DeFi Development (DFDV), the Nasdaq-listed firm pursuing a crypto treasury strategy focused on Solana (SOL), said on Tuesday it increased holdings to roughly 1.18 million SOL, worth about $218 million.
According to a press release shared with CoinDesk, the company acquired 181,303 SOL tokens between July 21 and July 28 at an average price of $155.33 per token, including locked-up assets. The purchase was funded mainly through proceeds from its equity line of credit, the firm said.
The acquisition lifted the firm’s Solana-per-share metric, or SPS, by 12% to 0.0575, marking the second consecutive week of double-digit growth. SPS is a key measure for the company,
DeFi Dev Corp. issued about 975,000 new shares during the week, raising $20 million and bringing its month-to-date total to $39 million in credit line proceeds. About $10 million remains earmarked for future Solana purchases.
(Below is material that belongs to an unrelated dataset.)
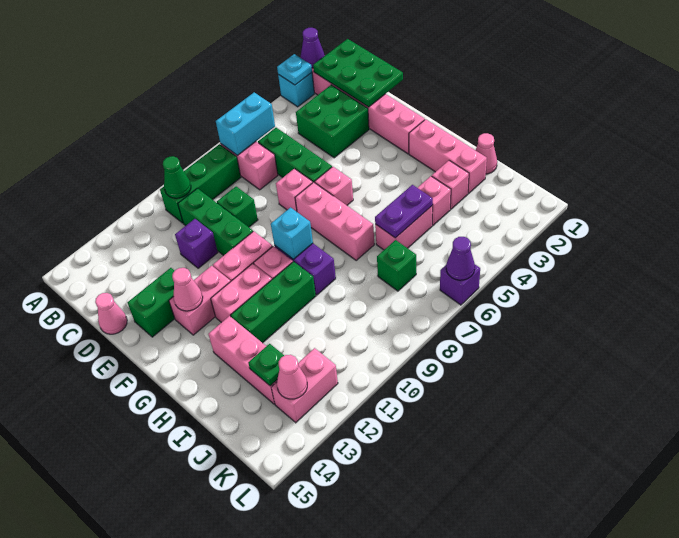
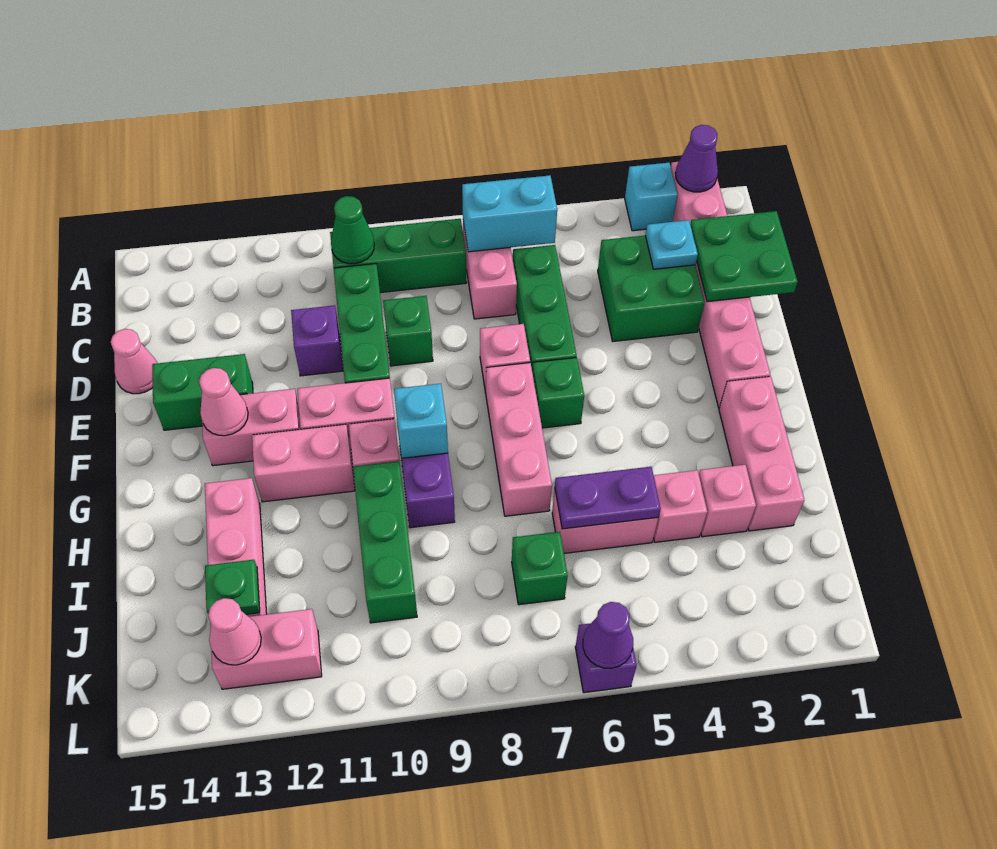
cyan plate A3 level 2 -> cyan plate C3 level 2
green plate B1:D2 level 2 -> green plate C1:D2 level 2
pink brick F6 level 1 -> green brick F6 level 1
green brick H10:H12 level 1 -> green brick H10:J10 level 1
pink cone I1 level 1 -> none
The company has tapped less than 1% of its $5 billion credit facility.
The newly acquired tokens will be staked across multiple validators, including DeFi Dev’s own, to generate rewards and compound holdings.
The company, formerly known as real estate tech platform Janover, is part of a growing trend of publicly-traded firms raising funds by selling shares and debt to add cryptocurrencies on their balance sheet, following Strategy’s playbook with bitcoin (BTC).